[Saved data entries]
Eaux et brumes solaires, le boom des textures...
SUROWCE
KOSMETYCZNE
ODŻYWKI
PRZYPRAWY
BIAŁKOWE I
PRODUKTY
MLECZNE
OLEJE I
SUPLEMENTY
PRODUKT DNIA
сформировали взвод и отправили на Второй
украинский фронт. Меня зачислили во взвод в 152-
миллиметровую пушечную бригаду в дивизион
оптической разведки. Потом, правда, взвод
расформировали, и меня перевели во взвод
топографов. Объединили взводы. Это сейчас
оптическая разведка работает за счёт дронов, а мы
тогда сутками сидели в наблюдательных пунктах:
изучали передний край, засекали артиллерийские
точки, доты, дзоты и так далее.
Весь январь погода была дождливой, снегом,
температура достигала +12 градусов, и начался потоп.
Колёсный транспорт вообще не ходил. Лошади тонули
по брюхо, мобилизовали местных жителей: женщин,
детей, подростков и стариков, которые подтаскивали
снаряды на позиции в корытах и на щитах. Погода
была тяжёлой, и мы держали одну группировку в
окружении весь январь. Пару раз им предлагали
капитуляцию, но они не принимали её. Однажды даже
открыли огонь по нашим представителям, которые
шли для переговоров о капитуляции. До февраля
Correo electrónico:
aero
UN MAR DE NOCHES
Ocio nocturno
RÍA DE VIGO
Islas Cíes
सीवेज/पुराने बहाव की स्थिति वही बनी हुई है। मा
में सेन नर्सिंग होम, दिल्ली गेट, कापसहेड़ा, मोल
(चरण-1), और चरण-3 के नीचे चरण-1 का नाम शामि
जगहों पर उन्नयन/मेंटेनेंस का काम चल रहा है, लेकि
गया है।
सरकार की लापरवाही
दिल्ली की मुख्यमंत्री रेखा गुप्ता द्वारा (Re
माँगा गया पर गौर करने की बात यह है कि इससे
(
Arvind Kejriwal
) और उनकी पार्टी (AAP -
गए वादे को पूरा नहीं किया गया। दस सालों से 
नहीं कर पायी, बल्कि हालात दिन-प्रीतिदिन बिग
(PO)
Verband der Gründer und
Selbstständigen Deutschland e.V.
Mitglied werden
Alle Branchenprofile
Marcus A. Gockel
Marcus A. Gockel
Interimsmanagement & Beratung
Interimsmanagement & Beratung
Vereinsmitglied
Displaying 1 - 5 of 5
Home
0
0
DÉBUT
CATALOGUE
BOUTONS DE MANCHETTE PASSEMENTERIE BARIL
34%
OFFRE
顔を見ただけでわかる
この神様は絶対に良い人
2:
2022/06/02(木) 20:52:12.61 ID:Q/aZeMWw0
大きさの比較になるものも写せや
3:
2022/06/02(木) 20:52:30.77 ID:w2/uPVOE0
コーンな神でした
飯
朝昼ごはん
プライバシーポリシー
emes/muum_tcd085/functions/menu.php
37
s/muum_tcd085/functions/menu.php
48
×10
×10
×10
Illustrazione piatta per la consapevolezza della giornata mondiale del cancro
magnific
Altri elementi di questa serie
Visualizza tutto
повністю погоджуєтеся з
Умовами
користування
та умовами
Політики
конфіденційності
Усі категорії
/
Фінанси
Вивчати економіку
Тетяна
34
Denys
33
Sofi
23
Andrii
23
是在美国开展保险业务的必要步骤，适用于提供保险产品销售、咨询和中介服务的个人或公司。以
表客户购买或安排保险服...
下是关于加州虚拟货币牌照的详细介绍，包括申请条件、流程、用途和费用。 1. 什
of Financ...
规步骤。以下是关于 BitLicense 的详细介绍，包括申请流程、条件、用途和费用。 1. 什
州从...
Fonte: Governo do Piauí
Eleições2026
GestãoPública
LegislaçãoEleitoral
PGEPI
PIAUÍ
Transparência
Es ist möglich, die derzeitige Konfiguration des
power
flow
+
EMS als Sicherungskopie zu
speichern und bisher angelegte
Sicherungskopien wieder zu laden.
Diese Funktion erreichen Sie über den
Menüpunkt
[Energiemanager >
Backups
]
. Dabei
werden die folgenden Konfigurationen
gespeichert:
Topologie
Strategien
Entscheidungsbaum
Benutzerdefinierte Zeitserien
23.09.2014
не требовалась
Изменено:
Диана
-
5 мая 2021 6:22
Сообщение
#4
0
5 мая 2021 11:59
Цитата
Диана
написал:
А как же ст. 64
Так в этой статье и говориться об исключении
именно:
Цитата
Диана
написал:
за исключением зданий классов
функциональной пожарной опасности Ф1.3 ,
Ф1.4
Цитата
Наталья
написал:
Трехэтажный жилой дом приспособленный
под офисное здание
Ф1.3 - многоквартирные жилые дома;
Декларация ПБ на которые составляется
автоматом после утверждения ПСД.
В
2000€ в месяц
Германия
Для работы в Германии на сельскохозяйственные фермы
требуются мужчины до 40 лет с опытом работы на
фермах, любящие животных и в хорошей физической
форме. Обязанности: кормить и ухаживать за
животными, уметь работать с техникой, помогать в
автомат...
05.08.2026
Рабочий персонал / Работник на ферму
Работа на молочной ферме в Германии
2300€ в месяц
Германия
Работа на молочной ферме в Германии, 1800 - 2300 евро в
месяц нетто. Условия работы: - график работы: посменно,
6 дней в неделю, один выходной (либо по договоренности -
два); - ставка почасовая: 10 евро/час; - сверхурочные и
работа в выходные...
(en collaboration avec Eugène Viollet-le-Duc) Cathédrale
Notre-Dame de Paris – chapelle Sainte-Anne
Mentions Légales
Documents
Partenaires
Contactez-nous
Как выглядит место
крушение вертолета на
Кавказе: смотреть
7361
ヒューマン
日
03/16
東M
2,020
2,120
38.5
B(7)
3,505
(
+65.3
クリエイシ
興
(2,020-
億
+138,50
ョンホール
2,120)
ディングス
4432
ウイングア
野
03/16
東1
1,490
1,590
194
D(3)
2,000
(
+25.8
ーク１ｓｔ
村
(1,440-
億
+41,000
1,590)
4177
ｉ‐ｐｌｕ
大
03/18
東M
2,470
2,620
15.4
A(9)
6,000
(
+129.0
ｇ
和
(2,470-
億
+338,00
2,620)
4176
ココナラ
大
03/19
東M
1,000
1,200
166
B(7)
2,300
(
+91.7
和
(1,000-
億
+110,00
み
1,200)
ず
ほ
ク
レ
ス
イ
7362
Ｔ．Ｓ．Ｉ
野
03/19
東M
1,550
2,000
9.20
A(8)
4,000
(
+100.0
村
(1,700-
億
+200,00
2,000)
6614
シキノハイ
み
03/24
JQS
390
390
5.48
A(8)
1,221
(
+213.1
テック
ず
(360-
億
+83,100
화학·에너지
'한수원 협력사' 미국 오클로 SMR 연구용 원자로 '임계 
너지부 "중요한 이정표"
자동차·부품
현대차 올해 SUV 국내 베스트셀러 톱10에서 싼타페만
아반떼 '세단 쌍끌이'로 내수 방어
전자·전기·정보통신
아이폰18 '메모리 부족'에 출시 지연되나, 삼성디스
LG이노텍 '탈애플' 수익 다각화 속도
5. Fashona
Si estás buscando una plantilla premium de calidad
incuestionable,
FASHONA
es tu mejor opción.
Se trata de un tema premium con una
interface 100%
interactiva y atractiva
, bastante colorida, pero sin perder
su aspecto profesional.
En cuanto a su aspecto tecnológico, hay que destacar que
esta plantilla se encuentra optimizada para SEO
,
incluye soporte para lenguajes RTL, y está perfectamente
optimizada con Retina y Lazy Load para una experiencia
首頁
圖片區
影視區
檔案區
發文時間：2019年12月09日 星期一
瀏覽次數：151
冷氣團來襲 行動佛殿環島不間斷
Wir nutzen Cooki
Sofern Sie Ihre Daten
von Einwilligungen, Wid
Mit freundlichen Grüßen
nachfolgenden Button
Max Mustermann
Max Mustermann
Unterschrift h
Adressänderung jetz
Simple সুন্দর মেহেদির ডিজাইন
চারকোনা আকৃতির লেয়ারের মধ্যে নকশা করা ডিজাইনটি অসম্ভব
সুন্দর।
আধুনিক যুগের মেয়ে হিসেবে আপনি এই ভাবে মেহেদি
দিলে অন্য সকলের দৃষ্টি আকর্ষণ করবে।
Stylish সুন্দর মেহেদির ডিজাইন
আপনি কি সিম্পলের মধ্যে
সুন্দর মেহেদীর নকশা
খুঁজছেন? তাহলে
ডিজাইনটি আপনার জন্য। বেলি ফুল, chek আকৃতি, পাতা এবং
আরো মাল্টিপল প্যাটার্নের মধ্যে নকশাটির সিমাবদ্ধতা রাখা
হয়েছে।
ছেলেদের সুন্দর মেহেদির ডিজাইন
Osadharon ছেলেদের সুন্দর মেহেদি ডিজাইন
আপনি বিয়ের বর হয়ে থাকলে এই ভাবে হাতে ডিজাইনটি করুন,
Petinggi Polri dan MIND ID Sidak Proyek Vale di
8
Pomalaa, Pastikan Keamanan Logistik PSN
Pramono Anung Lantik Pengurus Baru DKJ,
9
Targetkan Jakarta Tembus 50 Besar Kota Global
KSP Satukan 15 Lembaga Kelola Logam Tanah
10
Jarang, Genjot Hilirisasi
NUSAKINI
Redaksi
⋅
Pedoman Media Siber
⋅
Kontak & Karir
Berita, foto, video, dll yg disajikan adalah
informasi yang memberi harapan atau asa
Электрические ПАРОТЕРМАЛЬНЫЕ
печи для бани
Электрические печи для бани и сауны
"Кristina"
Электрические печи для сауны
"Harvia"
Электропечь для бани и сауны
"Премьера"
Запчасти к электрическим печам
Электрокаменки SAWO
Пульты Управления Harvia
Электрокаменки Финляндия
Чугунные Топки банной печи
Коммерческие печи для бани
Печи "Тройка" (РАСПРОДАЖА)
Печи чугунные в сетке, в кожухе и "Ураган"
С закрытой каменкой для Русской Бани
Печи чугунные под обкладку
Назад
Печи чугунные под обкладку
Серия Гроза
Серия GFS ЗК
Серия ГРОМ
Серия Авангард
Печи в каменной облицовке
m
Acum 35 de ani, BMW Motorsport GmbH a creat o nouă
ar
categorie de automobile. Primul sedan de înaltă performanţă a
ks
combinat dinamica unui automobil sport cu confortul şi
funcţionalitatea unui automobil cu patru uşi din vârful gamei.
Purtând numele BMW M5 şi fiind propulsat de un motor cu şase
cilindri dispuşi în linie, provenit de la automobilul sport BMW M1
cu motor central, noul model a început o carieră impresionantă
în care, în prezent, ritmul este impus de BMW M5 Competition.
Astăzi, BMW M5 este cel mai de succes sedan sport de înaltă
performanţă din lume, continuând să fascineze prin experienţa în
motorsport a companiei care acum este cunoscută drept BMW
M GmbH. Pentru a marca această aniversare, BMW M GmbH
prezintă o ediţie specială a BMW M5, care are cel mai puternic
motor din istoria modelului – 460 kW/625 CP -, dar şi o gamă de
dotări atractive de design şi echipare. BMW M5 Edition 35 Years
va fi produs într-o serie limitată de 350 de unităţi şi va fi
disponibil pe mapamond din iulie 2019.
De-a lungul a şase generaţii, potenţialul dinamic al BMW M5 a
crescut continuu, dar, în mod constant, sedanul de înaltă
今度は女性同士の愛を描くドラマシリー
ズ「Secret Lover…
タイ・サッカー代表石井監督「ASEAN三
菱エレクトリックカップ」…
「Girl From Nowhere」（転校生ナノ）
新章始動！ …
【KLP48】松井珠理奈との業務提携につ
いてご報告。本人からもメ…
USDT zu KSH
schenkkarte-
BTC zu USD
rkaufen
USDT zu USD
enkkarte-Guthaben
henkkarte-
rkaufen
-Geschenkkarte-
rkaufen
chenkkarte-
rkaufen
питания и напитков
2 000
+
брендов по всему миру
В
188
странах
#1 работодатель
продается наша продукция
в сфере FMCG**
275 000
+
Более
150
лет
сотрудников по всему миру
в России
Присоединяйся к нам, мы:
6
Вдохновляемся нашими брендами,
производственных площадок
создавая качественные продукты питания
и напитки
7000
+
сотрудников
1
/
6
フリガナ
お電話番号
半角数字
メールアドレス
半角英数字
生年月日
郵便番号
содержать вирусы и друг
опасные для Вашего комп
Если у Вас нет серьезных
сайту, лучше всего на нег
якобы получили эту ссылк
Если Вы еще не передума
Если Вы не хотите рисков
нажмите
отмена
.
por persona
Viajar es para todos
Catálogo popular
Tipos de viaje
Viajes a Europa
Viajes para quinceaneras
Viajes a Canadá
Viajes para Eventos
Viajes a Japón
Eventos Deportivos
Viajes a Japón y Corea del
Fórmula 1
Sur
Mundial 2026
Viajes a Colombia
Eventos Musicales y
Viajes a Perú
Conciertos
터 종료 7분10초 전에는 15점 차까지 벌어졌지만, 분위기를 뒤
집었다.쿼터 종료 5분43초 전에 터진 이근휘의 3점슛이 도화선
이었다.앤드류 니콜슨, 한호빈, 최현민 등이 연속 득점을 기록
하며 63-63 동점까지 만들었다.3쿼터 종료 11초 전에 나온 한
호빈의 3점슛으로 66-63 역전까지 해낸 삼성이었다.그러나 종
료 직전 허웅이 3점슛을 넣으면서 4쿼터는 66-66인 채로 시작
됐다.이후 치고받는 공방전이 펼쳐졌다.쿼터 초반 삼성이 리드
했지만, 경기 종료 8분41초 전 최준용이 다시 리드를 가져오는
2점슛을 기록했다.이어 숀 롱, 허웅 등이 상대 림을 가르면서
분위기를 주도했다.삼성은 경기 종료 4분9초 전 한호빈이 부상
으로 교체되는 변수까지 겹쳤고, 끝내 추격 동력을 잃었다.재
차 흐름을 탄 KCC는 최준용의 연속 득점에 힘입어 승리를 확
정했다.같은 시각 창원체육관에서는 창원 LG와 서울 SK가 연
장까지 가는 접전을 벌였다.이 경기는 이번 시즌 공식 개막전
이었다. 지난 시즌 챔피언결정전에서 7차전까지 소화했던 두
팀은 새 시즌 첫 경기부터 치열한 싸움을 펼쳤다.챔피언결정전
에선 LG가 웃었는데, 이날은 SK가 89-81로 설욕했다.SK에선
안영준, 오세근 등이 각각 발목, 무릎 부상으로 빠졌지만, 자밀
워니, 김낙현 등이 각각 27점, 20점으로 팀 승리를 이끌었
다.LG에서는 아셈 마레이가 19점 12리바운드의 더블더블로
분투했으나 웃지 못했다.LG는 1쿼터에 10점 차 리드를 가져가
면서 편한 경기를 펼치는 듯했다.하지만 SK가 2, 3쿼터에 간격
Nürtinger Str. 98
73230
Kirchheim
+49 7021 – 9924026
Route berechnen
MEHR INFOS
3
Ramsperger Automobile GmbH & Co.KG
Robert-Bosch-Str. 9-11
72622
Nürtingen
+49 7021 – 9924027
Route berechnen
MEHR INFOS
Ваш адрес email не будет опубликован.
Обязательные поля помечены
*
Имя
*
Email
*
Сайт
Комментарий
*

■ WORK TO COMPLETE: Recast the lines of the entries above as a numbered list. Cover only the lines from the first line of the entries up to and including the line containing "открыли огонь по", and omit any blank lines.

■ EXERCISE SOLUTION:
1. Eaux et brumes solaires, le boom des textures...
2. SUROWCE
3. KOSMETYCZNE
4. ODŻYWKI
5. PRZYPRAWY
6. BIAŁKOWE I
7. PRODUKTY
8. MLECZNE
9. OLEJE I
10. SUPLEMENTY
11. PRODUKT DNIA
12. сформировали взвод и отправили на Второй
13. украинский фронт. Меня зачислили во взвод в 152-
14. миллиметровую пушечную бригаду в дивизион
15. оптической разведки. Потом, правда, взвод
16. расформировали, и меня перевели во взвод
17. топографов. Объединили взводы. Это сейчас
18. оптическая разведка работает за счёт дронов, а мы
19. тогда сутками сидели в наблюдательных пунктах:
20. изучали передний край, засекали артиллерийские
21. точки, доты, дзоты и так далее.
22. Весь январь погода была дождливой, снегом,
23. температура достигала +12 градусов, и начался потоп.
24. Колёсный транспорт вообще не ходил. Лошади тонули
25. по брюхо, мобилизовали местных жителей: женщин,
26. детей, подростков и стариков, которые подтаскивали
27. снаряды на позиции в корытах и на щитах. Погода
28. была тяжёлой, и мы держали одну группировку в
29. окружении весь январь. Пару раз им предлагали
30. капитуляцию, но они не принимали её. Однажды даже
31. открыли огонь по нашим представителям, которые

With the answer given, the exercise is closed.